Art in America,  Dec, 2004  by Carl Little

This exhibition might have been titled "The Return of Judith Miller." The artist, who grew up in Ohio and currently lives in New York City, made a name for herself in the 1970s through photographically based Conceptual art (she was a featured artist in the 1975 Whitney Biennial). In the ensuing years, Miller moved from photography to painting, exploring the representational realm. "Nature Conserved: Paintings and Works on Paper," her first solo show at Pelavin, heralds the arrival of a realist with an eye for landscape, often at its most tangled and linear.

The exhibition featured 11 oil paintings on linen and a greater number of studies, many of them ink, pencil and gouache on vellum, dating from 19992003. The chosen sites offer geographic variety: Topanga Canyon in California, fields and creeks in Ohio, London's St. James Park and the Greenbrook Sanctuary in Palisades, N.J.

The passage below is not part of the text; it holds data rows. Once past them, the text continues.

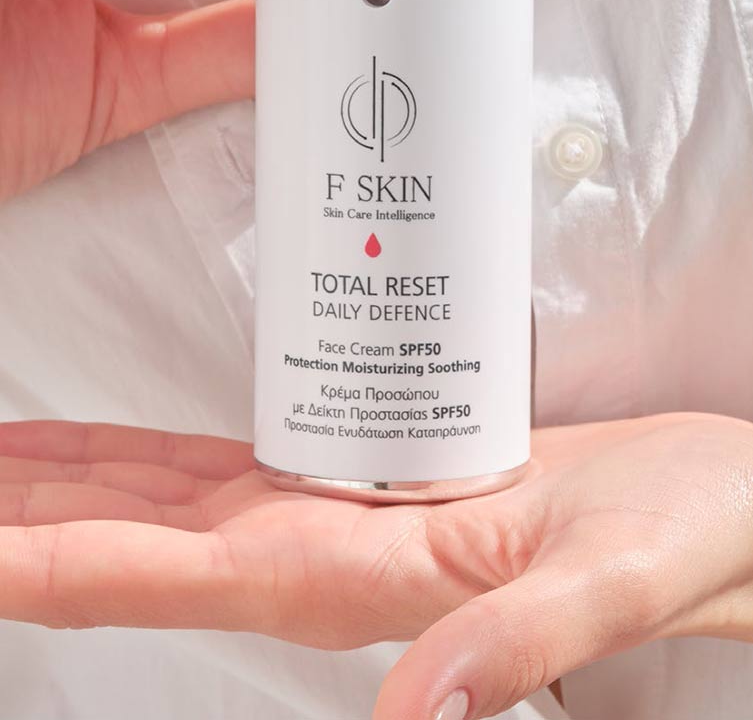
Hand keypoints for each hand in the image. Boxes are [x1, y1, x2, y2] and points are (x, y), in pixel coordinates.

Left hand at [0, 413, 751, 719]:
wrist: (710, 507)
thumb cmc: (690, 534)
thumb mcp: (624, 579)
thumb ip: (523, 644)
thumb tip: (419, 719)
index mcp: (376, 580)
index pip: (188, 576)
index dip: (70, 566)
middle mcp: (335, 556)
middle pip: (149, 541)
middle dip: (39, 517)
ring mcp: (345, 518)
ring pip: (175, 501)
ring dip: (78, 482)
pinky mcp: (371, 481)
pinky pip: (233, 469)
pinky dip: (154, 458)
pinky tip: (105, 450)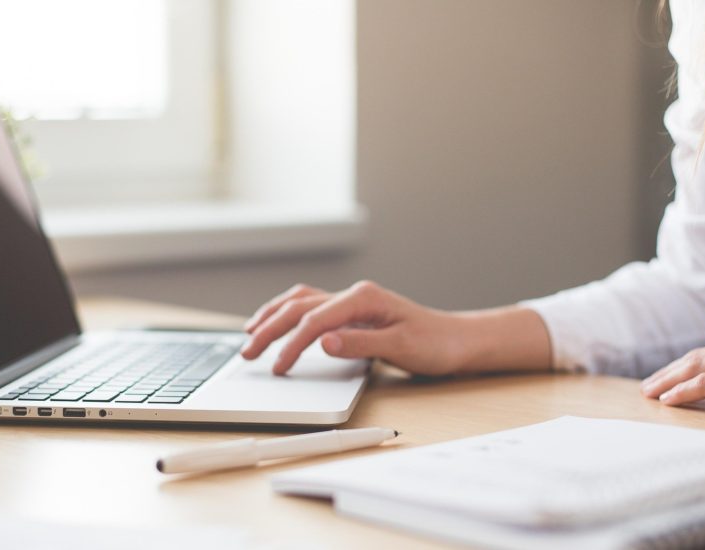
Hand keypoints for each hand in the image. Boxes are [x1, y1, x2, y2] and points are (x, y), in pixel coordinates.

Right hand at [239, 281, 465, 375]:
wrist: (456, 341)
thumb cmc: (434, 344)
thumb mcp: (401, 347)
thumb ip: (360, 344)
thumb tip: (323, 342)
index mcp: (363, 298)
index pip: (315, 320)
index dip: (291, 345)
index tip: (278, 368)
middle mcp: (354, 295)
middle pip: (299, 307)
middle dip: (269, 329)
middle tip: (247, 353)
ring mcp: (351, 301)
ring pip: (300, 302)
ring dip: (272, 316)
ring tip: (249, 333)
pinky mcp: (352, 312)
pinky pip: (311, 307)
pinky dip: (288, 314)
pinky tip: (277, 323)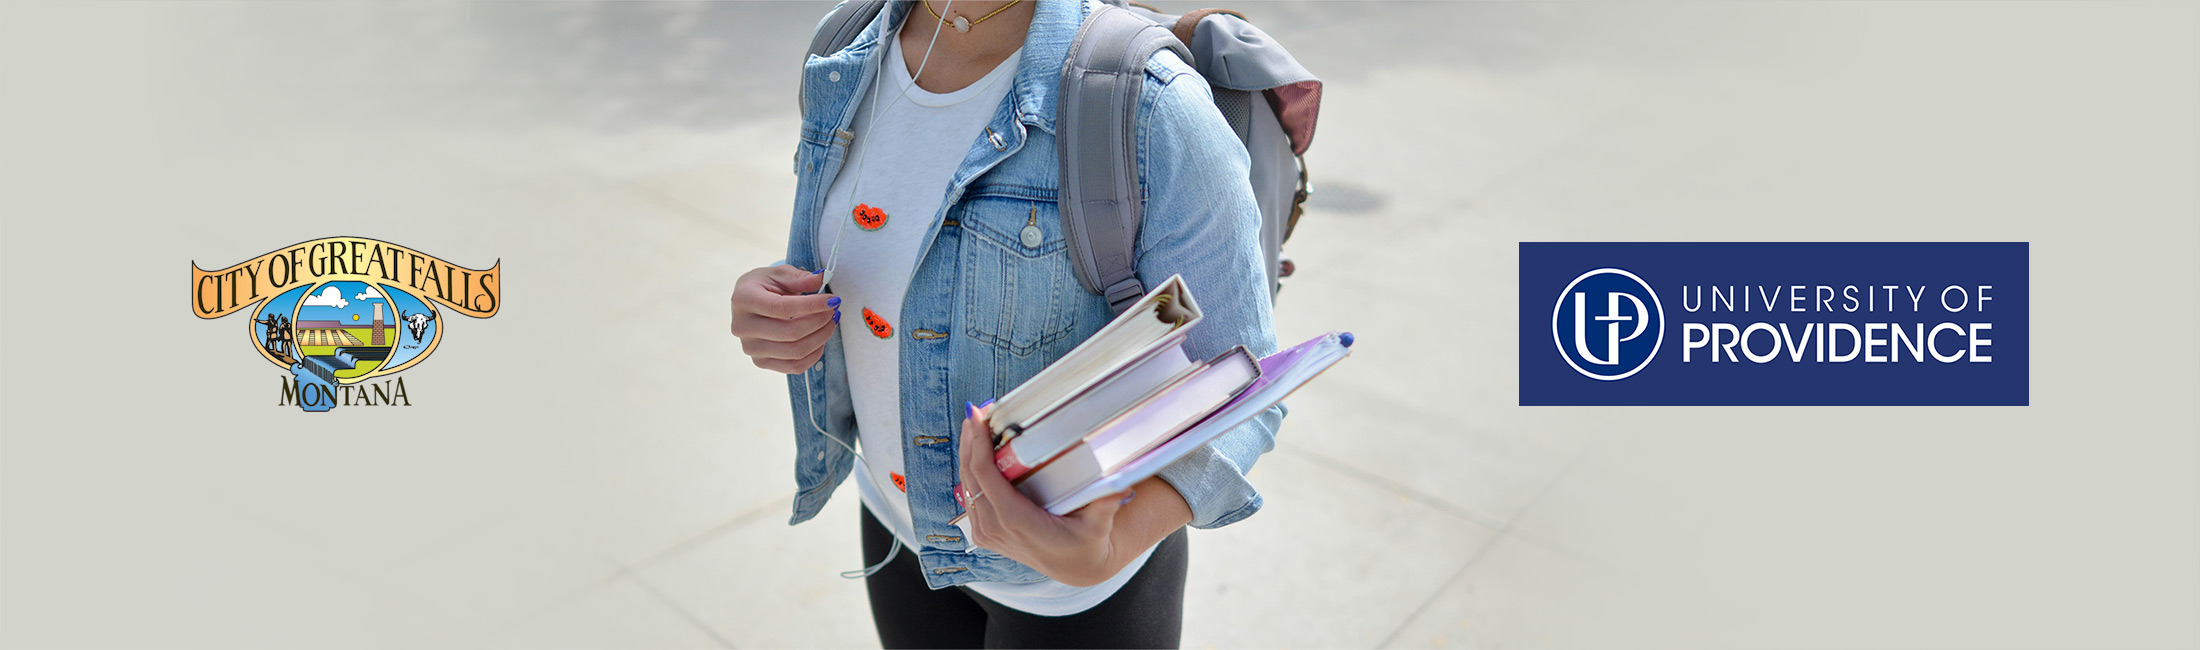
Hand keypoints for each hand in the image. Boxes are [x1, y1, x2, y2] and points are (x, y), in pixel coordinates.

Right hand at [728, 264, 837, 373]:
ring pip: (795, 352)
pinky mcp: (760, 362)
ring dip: (821, 337)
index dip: (811, 306)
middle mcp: (742, 327)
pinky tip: (821, 338)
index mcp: (743, 300)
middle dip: (820, 321)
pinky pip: (795, 366)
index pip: (781, 308)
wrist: (749, 303)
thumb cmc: (765, 286)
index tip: (833, 300)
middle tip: (834, 310)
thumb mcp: (779, 274)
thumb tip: (820, 279)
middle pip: (790, 333)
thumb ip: (799, 277)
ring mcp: (750, 348)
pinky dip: (814, 353)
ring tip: (830, 322)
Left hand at [958, 402, 1189, 586]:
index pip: (985, 475)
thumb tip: (1120, 484)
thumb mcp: (1098, 525)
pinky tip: (977, 450)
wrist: (1076, 568)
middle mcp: (994, 528)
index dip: (978, 443)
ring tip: (975, 424)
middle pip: (970, 475)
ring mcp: (987, 533)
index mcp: (1015, 521)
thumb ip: (1106, 504)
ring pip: (966, 485)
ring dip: (967, 453)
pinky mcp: (985, 533)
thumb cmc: (1086, 543)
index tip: (978, 416)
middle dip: (970, 440)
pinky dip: (971, 471)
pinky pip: (970, 497)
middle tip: (975, 411)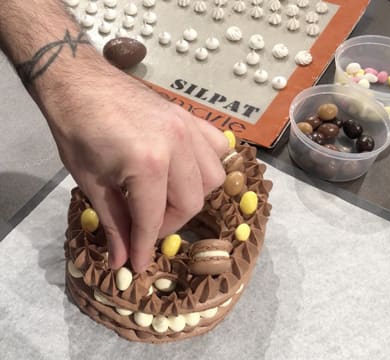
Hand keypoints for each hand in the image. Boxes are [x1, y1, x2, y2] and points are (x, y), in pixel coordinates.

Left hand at [48, 70, 228, 272]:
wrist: (78, 82)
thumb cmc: (76, 131)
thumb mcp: (91, 183)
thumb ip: (114, 223)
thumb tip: (122, 261)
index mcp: (147, 164)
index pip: (153, 218)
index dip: (144, 246)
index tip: (138, 265)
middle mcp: (177, 146)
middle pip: (190, 202)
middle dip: (169, 224)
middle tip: (147, 227)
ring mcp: (188, 129)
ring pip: (212, 178)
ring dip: (192, 196)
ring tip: (167, 198)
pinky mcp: (191, 118)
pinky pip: (217, 147)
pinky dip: (208, 163)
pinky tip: (190, 169)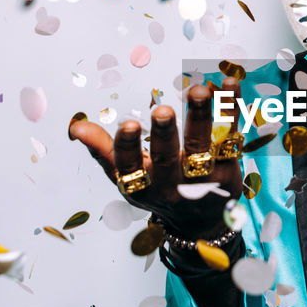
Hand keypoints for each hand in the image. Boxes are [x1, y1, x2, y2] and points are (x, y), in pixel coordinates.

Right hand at [70, 77, 244, 239]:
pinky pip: (231, 137)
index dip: (127, 148)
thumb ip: (104, 152)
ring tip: (199, 90)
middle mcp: (171, 185)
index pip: (129, 168)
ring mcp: (202, 180)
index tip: (128, 125)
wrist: (203, 224)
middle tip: (162, 111)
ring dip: (201, 117)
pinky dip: (231, 110)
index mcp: (140, 186)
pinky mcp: (228, 169)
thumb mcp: (129, 179)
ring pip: (202, 147)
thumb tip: (76, 127)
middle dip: (165, 135)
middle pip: (167, 159)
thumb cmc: (159, 192)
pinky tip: (230, 82)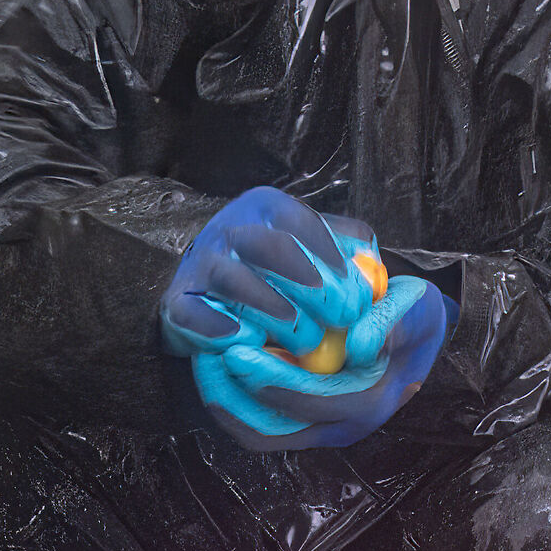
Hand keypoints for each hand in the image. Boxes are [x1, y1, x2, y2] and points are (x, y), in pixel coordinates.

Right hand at [160, 187, 378, 362]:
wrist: (214, 297)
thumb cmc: (279, 275)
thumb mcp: (317, 251)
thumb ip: (349, 251)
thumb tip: (373, 267)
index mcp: (266, 209)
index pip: (299, 222)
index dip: (331, 257)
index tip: (355, 293)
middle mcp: (230, 229)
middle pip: (270, 248)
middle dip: (310, 285)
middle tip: (339, 318)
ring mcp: (200, 264)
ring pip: (233, 280)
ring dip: (274, 311)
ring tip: (305, 339)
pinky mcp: (177, 302)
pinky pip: (193, 314)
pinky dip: (221, 329)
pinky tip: (249, 341)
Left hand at [193, 274, 451, 450]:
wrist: (409, 333)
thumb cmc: (411, 317)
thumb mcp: (415, 308)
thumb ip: (391, 323)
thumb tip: (358, 345)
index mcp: (370, 401)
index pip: (313, 401)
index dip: (272, 379)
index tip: (238, 351)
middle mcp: (340, 425)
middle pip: (275, 428)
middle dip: (234, 396)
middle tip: (207, 358)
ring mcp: (317, 427)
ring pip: (259, 432)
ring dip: (226, 401)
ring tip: (204, 362)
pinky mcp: (299, 420)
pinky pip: (257, 422)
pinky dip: (232, 399)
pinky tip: (216, 364)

A number of the Greenbrook pieces render a rich blend of water and foliage. In Early Fall/Greenbrook (38 by 51 inches), the viewer is situated on the bank of a pond looking through autumn leaves. A fine contrast occurs between foreground realism and background abstraction. Monet's water lily studies are obvious precedents here, especially in Greenbrook/Summer Noon, which offers a profusion of greenery reflected in water.

Light is another important element of Miller's landscape. In Roadside/Estancia, New Mexico (60 by 44 inches), a gully holds the chill dark blue of early morning, while sun illuminates delicate grasses and plants. This is as handsome and inviting a ravine as one will find anywhere in American art.

Even the one urban landscape in the show, a reflecting pool near the World Financial Center in downtown Manhattan, fits into Miller's nature scheme. The reflection of the facade of the WFC tower resembles a kind of aquatic plant floating on the blue rippling water. A few scattered leaves and a duck at the topmost edge of the vertical canvas (49 by 33 inches) help the viewer distinguish surface from reflection.

With this show, Miller joins the likes of Margaret Grimes and Susan Hartnett, artists who similarly revel in the linear energy of the natural world, be it the tangle of grapevines, the calligraphy of dry grasses or the wild circuitry of horehound. We cannot, in these works, see the forest for the trees, and that's what's so engaging.